During his nine years at Warners, his relationship with his bosses was, to put it mildly, stormy. He became a distinguished member of The-Most-Suspended-Star-of-the-Lot Club, which had in its ranks such impressive names as Bette Davis, Humphrey Bogart, Olivia de Havilland, and James Cagney. “I was suspended only eleven times. I served my time and I took it like a sport,” Garfield said later. But he was not bitter or resentful toward Warner Brothers. “They taught me the business and they made me a star. They took their chances with a cocky kid from the East who still talked out of the corner of his mouth. I appreciate all that.”

With Oscar Levant in HUMORESQUE, 1946

His early triumph in FOUR DAUGHTERS could not be sustained with a series of hackneyed prison stories. There were three films in this genre: BLACKWELL’S ISLAND (1939), CASTLE ON THE HUDSON (1940), and EAST OF THE RIVER (1940) – and Garfield rebelled. His refusal to play scheduled roles resulted in suspensions but led to better opportunities in such films as SATURDAY’S CHILDREN (1940), THE SEA WOLF (1941), OUT OF THE FOG (1941), and TORTILLA FLAT (1942), the last one on loan to MGM. In 1943 he appeared in one of the best war films of the period, Howard Hawks’ AIR FORCE and he was loaned to RKO for THE FALLEN SPARROW, an engrossing experiment in psychological terror. But it was in 1945 that Garfield got his best role at Warner Brothers when he appeared in PRIDE OF THE MARINES the real life story of Marine Sergeant Al Schmidt, who heroically defended a machine-gun post in Guadalcanal and was blinded by the explosion of a Japanese grenade. Garfield brought uncommon compassion, understanding, and dignity to the months-long and fear-ridden struggle of this hero to recover his nerve and face the prospect of going through life sightless. “If there is one thing for which I am thankful to Warner Brothers, it is the chance they gave me to be in this story about the rehabilitation of a wounded man.
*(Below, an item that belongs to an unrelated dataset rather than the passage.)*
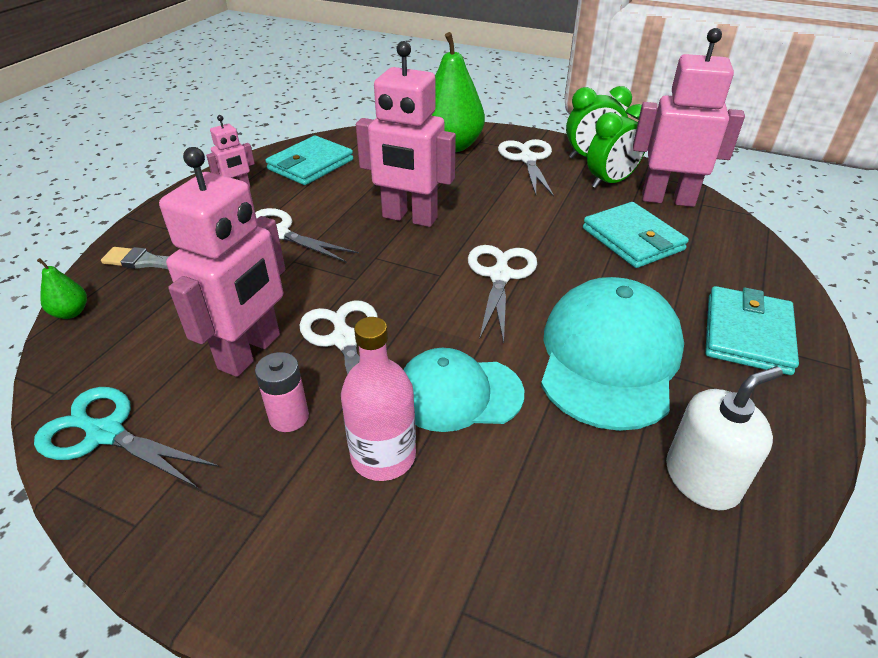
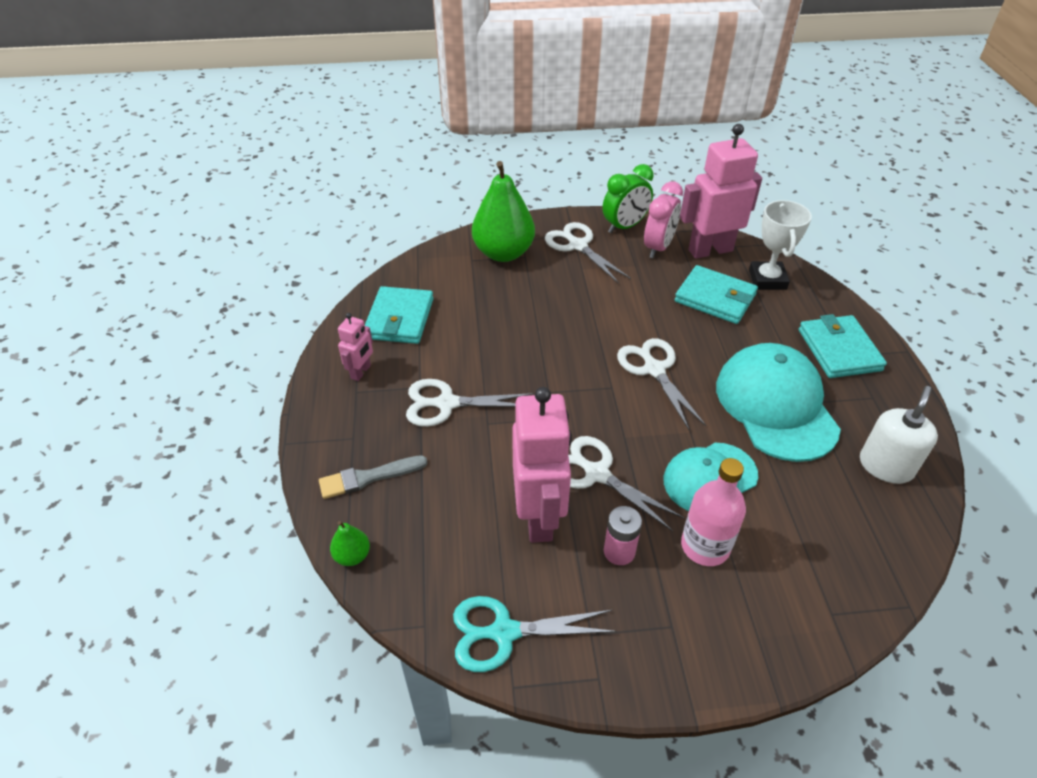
camera: 30 degrees left, 5 degrees up
(409, 218) = (539, 343): pink robot -> none
(610, 182) = (658, 247): green clock -> pink clock
(713, 242) = (767, 279): none -> white trophy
I spent many hours with Al Schmidt, and the quality of his human courage was an inspiration for me and, I’m sure, for millions of servicemen maimed by the war.”

The last film under his Warner Brothers contract was HUMORESQUE, in which he was cast against type as a violin virtuoso. The script had somebody saying of Garfield’s character that “he looked more like a prizefighter than a fiddler,” a line that served only to accentuate the obvious. This glossy melodrama, derived from a Fannie Hurst novel, was better suited to the acting mannerisms of his co-star Joan Crawford, than it was to Garfield’s earthy characterizations. The completion of this film meant that he was at last free to follow his career as he, and not the studio, thought best.